Этому обстоятельству в известной мере и обязан был русский балет принятием новаторских устремлений Фокина.

Но как социальные революции не возникают на пустом месте, им предшествуют глубинные процессы, так и реформы в искусстве подготавливаются постепенно и имеют своих предшественников.

Раньше можно было составить музыкальную ткань балета из разностильных кусочков известных мелодий и без большого труда сочинить часто кочующий из балета в балет сюжет. Ведь он, как правило, служил только поводом, чтобы блеснуть балерине вариацией.

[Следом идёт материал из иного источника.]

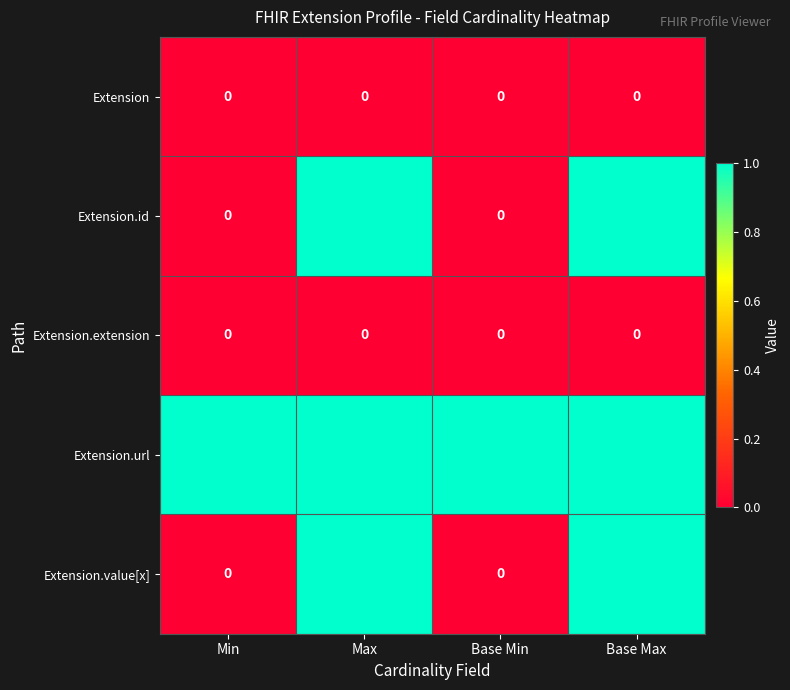

Reading left to right, list all the values displayed in this chart.

Extension: Min=0	Max=0	Base Min=0	Base Max=0
Extension.id: Min=0	Max=1	Base Min=0	Base Max=1
Extension.extension: Min=0	Max=0	Base Min=0	Base Max=0
Extension.url: Min=1	Max=1	Base Min=1	Base Max=1
Extension.value[x]: Min=0	Max=1	Base Min=0	Base Max=1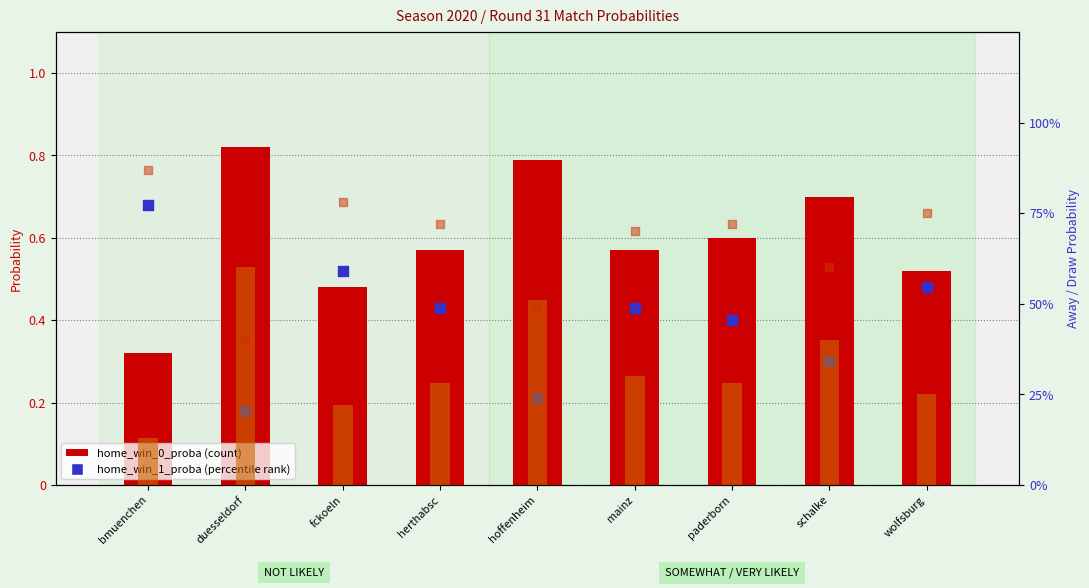

At which category is the sum across all series the highest?

bmuenchen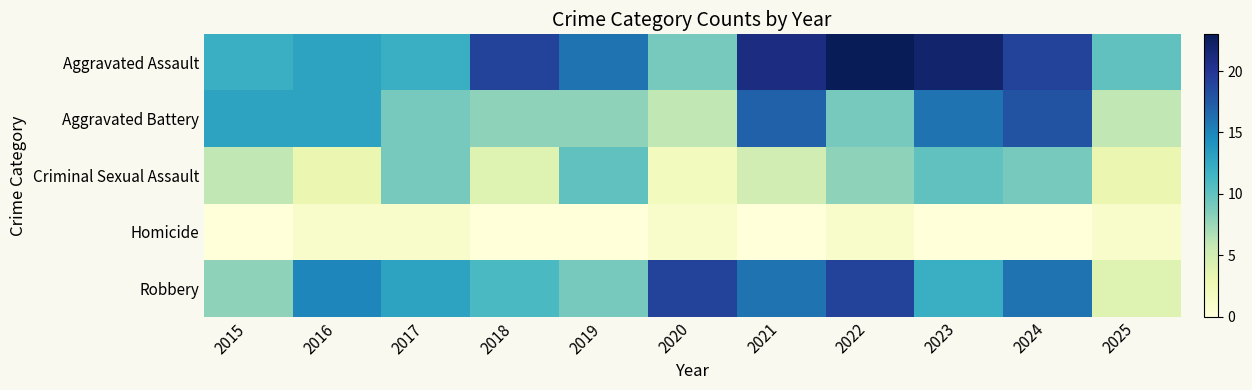

Reading left to right, what are all the values shown in this chart?

Aggravated Assault: 2015=12	2016=13	2017=12	2018=19	2019=16	2020=9	2021=21	2022=23	2023=22	2024=19	2025=10
Aggravated Battery: 2015=13	2016=13	2017=9	2018=8	2019=8	2020=6	2021=17	2022=9	2023=16	2024=18	2025=6
Criminal Sexual Assault: 2015=6	2016=3	2017=9	2018=4	2019=10	2020=2	2021=5	2022=8	2023=10	2024=9	2025=3
Homicide: 2015=0	2016=1	2017=1	2018=0	2019=0	2020=1	2021=0	2022=1	2023=0	2024=0	2025=1
Robbery: 2015=8	2016=15	2017=13	2018=11	2019=9	2020=19	2021=16	2022=19	2023=12	2024=16	2025=4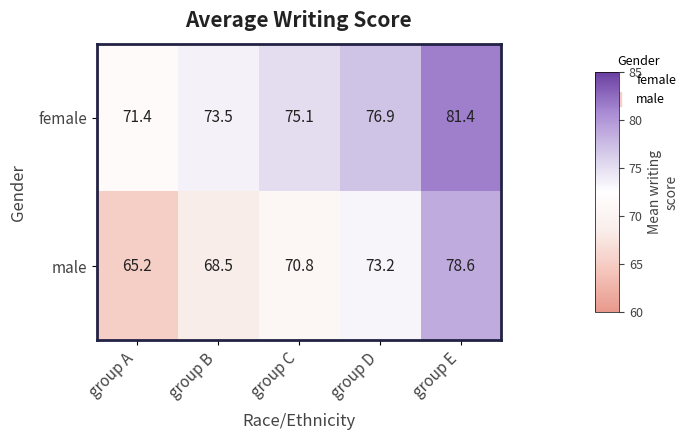

Which series has the widest spread of values?

male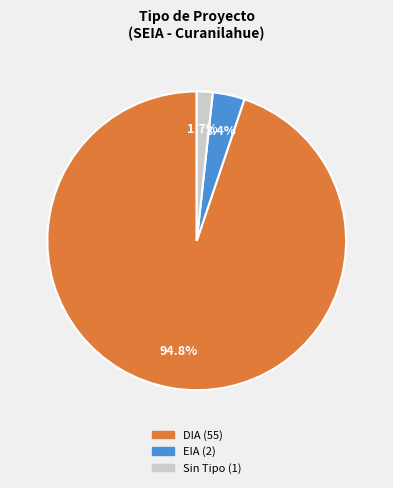

Does any single category account for the majority?

Yes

Но вот пришел двадцатый век. Художественная жизнь России переживала подъем. Новое слово в балетной музыке уже сказали Чайковский и Глазунов. Вот-вот заявят о себе Рахманинов и Скрябин. В литературе заставляет вдумчиво анализировать жизнь Чехов, со своей темой приходит Горький. Новый век рождает плеяду замечательных русских художников — Серова, Левитана, Врубеля, Сурикова, Коровина.

А русский театр? На сцене Малого идут пьесы Островского, колоссальное влияние оказывает на молодежь игра Федотовой, Ермоловой, Ленского. Наконец, рождается новый театр — Художественный общедоступный. Происходят значительные перемены и в оперном театре. Мамонтовская частная опера не видит себя вне главного своего девиза — художественная правда превыше всего. Поразительно быстро развивается талант Шаляпина, зритель получает превосходнейшего певца Собинова. На петербургской сцене театралы без оговорок принимают искусство Давыдова и Варламова. Необычно, как «развернутое ветром знамя», увлекает молодежь трагический талант Комиссаржевской.